-------- MATERIAL PROVIDED --------

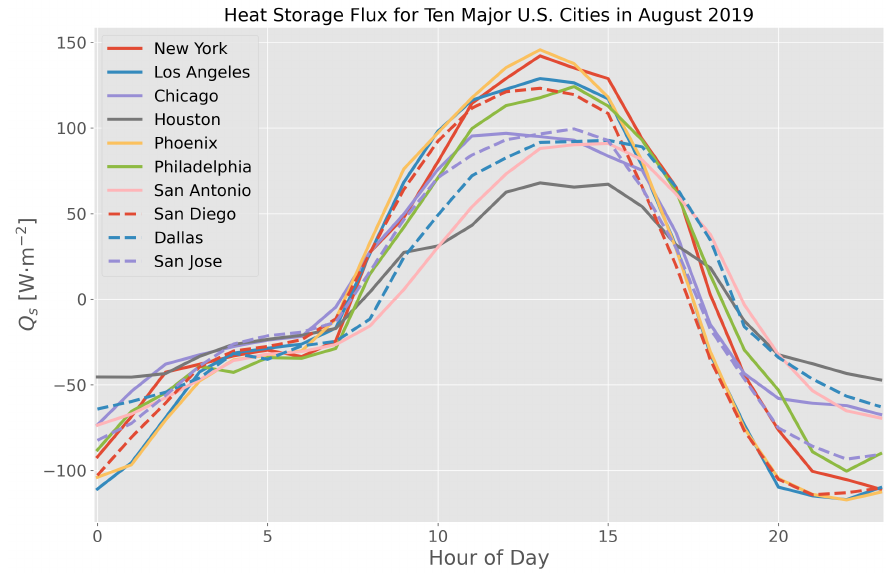
Figure 7. Mean diurnal heat storage flux for August 2019 across all ten major U.S. cities using the satellite-derived thermal variability scheme (TVS).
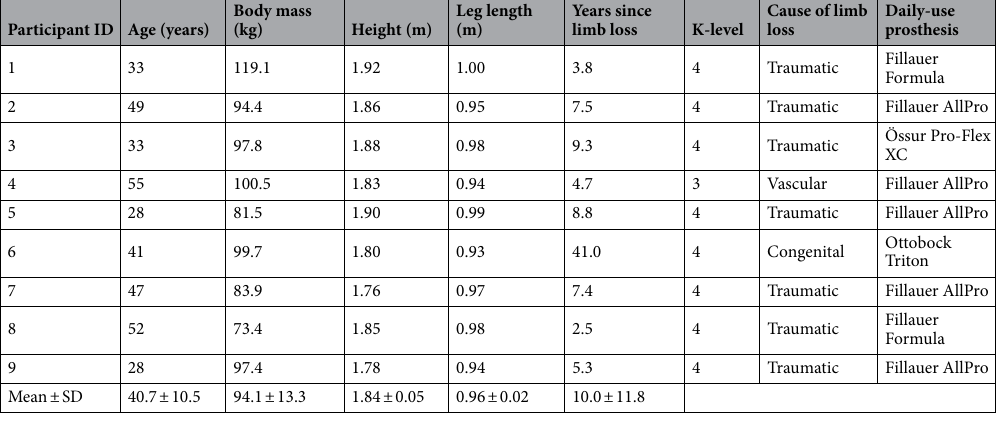
Table 1. Participant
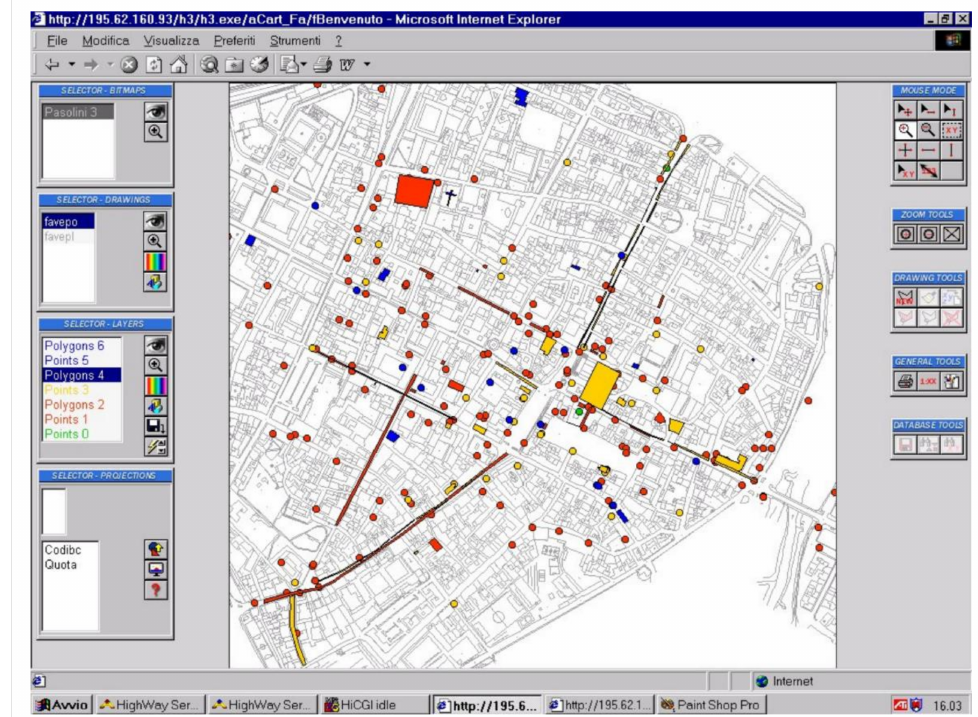
Figure 3. Italy C.A.R.T. project: graphic illustration of how to present information on the map through polygons of different colors using Odysseus software.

--------

> **WHAT YOU NEED TO DO**: Repeat the data above word for word, without pictures.

> **WRITTEN REPLY**:
Figure 7. Mean diurnal heat storage flux for August 2019 across all ten major U.S. cities using the satellite-derived thermal variability scheme (TVS).
Table 1. Participant
Figure 3. Italy C.A.R.T. project: graphic illustration of how to present information on the map through polygons of different colors using Odysseus software.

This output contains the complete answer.